I numeri dei nuovi contagi del coronavirus in Italia non lasciano ben sperare per i prossimi mesi, con una situazione che già da adesso sembra essere di enorme difficoltà nel sistema di tracciamento e contenimento di diffusione del virus. Primi squilibri arrivano anche dal mondo del sistema sanitario con gli ospedali che si riempiono di nuovo e le terapie intensive in crescita in maniera sempre più decisa. È la seconda ondata del covid e l’Italia non è del tutto pronta. L’ultimo allarme in tal senso arriva da Mario Riccio, primario di rianimazione a Casalmaggiore, in provincia di Cremona, che ha sottolineato che mancano almeno 4mila anestesisti negli ospedali”.

Covid, Riccio: “Mancano 4mila anestesisti”

“L’allarme dei posti letto è reale – ha detto Riccio – ma nasconde un’altra emergenza che ritengo maggiore, relativa alla crisi di personale. Se letti e respiratori si possono acquistare il personale non si può creare, e tale mancanza è risultata fondamentale nella difficile gestione della prima ondata”.

Una situazione nota, sulla quale però non si è posta la giusta attenzione in fase di transizione tra la prima e la seconda ondata. Un errore che oggi mette in seria difficoltà le terapie intensive e che purtroppo l’Italia si porta dietro da diverso tempo. “Il rapporto ottimale – continua Riccio –  paziente anestesista è di 1 a 4, quello paziente infermiere di 1 a 2. Già in condizioni di attività normali in Italia, secondo i dati Siaarti mancano all’appello 4000 anestesisti”.

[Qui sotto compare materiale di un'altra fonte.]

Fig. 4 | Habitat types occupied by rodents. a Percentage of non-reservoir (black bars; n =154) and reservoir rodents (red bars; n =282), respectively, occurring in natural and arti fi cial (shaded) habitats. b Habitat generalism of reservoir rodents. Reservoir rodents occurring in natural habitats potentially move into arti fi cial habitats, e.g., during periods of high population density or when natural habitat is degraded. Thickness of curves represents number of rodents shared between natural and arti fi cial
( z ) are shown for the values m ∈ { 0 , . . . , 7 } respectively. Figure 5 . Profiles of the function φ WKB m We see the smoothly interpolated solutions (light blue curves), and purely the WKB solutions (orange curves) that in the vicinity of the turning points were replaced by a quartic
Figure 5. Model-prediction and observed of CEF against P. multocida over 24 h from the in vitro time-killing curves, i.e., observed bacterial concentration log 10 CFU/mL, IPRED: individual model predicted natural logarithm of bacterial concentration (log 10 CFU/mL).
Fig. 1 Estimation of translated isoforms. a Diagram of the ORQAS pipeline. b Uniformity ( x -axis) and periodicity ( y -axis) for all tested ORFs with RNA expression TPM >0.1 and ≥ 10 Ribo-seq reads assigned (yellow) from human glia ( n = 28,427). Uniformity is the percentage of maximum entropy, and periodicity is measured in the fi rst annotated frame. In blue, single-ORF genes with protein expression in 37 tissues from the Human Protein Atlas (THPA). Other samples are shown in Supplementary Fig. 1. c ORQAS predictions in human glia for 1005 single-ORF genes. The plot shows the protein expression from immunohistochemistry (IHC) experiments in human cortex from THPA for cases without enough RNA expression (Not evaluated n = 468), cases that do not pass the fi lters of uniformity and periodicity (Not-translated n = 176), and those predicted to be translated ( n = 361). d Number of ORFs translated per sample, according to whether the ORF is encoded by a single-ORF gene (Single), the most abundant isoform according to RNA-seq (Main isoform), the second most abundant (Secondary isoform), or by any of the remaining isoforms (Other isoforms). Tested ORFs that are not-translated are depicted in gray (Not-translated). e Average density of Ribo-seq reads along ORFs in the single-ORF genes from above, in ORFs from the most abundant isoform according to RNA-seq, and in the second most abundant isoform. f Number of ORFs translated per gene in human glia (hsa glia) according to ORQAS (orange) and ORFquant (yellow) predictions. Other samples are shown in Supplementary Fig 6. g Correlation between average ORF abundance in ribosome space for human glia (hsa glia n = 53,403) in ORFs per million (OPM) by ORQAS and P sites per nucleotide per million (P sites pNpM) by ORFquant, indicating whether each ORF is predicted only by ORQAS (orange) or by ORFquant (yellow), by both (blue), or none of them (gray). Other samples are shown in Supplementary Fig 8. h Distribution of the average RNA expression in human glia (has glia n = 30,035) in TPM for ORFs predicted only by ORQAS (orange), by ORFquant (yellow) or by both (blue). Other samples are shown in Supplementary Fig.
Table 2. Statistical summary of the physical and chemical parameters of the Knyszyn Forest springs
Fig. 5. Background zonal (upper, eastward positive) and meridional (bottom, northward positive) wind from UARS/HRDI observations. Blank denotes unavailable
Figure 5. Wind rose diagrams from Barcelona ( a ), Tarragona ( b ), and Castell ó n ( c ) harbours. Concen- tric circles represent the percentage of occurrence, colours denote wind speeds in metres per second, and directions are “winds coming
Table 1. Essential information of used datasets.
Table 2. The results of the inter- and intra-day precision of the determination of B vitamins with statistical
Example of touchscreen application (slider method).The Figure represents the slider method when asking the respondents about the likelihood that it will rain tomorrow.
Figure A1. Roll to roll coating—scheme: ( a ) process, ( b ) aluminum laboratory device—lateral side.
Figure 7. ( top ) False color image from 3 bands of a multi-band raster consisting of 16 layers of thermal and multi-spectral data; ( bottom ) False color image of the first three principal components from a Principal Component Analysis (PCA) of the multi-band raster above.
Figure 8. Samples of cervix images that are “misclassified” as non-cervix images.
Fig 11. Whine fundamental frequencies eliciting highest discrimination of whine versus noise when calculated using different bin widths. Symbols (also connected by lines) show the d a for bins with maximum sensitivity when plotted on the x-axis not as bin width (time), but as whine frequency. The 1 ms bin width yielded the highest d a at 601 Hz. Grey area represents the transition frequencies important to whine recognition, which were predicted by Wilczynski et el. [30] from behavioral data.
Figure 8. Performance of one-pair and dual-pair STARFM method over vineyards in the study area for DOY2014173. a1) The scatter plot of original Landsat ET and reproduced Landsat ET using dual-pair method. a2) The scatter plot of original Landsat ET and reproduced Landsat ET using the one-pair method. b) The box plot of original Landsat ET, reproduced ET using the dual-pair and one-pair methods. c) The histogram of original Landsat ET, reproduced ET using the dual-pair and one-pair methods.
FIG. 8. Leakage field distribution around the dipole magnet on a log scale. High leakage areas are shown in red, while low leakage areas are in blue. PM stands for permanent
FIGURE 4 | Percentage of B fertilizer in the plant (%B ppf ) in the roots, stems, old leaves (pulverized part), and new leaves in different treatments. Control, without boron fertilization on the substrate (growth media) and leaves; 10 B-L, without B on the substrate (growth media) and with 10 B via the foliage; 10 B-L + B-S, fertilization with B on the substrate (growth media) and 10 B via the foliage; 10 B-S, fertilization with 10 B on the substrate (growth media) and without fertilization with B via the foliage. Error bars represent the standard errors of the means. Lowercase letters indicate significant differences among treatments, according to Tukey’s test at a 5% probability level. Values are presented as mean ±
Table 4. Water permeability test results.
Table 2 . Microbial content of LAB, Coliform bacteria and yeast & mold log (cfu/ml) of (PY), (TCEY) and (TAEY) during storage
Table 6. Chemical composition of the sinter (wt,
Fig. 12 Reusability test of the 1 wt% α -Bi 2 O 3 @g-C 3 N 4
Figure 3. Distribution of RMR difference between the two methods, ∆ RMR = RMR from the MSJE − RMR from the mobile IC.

Oltre a lanciare una critica, Riccio fornisce anche quella che secondo lui potrebbe essere una soluzione efficace e immediata in vista di una seconda ondata: “Occorre innanzitutto sospendere in alcune aree tutte quelle attività non urgenti e coinvolgere nel settore pubblico anche il personale delle strutture convenzionate minori (come le piccole case di cura), spostandolo nei reparti Covid, cose non avvenute in primavera quando il sistema è andato al collasso”.